Теперь он оказался в своей стихии. На протяжении всего вечера он мог быть стойким и благородным; часы, проведенные в репетициях, и вечер выступления были счастливейшими в его жизни, хотя весь театр состоял из плохонькой комнаты с выбеленными стенами, а партер помещался в примыкавшем к ней чулане; на месте снятой с петель двери приспособили шерстяное одеяло, служившее занавесом. Публики же всего-то и было, что хозяин дома, по ремеслу горшечник, его жена да подмастерья, а освещение состояло из нескольких грошовых свечек, наскоро прикрепленных к стенке жидким клеем.
В качестве нахшпиля представили диалог "Умирающий Сократ" из "Историко-моральных картин" Миллера, где Райзеру досталась лишь роль одного из друзей Сократа, а другой юноша, по имени Г., играл самого умирающего Сократа, который, как положено, осушил чашу с цикутой и в ужасных судорогах скончался на кровати, специально для этого принесенной в гостиную.
Участие в этом нахшпиле отравило Райзеру почти все его школьные годы.
Его одноклассники прознали, что, кроме них, какую-то комедию представляют их оставшиеся без ролей товарищи, и восприняли это как нарушение своих прав, предпринятое лишь из упрямства и высокомерия.
Они всячески старались отомстить соперникам за это, как им казалось, ужасное оскорбление, и с этих пор четверым участникам "Филота" по вечерам уже не давали проходу на улице. Все четверо стали предметом ненависти, презрения и насмешек, Райзеру же доставалось больше других, поскольку остальные вообще редко посещали занятия. К нему и раньше-то все в классе относились с презрением, проистекавшим отчасти от необъяснимой всеобщей антипатии, отчасти же – от его униженного или казавшегося таковым положения, застенчивого вида и чересчур короткого мундира. Теперь к этому презрению присоединилось всеобщее озлобление, придававшее донельзя едкий характер шуткам, которыми его осыпали со всех сторон.

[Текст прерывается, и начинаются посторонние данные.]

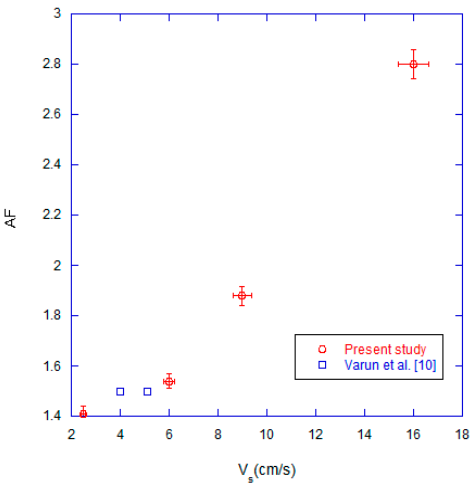
Figure 5. Effect of the superficial velocity on Air Fuel ratio(AF).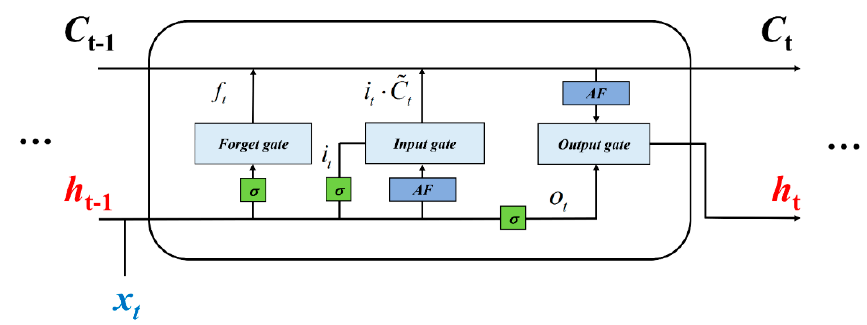
Figure 1. Illustration of the repeating network structure of Long-Short Term Memory (LSTM).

И хотя роль умирающего Сократа в нахшпиле играл не он, а Г., отныне к нему пристала кличка Умирающий Сократ и держалась едва ли не до тех пор, пока поколение его ровесников не стало понемногу покидать школу. А за год до того, как ему самому предстояло окончить школу, он тяжко заболел и перестал выходить из дома; когда же он захотел посмотреть новую комедию, которую тогда поставили на сцене старшеклассники, то пустить в зал его пустили, но окатив таким презрением и насмешками, с возгласами: "Глядите, Умирающий Сократ пришел!", что он сразу же повернулся и в тоске побрел домой.
Обычно среди людей преобладает известное добродушие: предметом насмешек делают лишь того, кому они более или менее безразличны, если же насмешники видят, что их шутки действительно ранят и обижают человека, то, по крайней мере, не дразнят его непрерывно, и в конце концов сострадание берет верх над злорадством.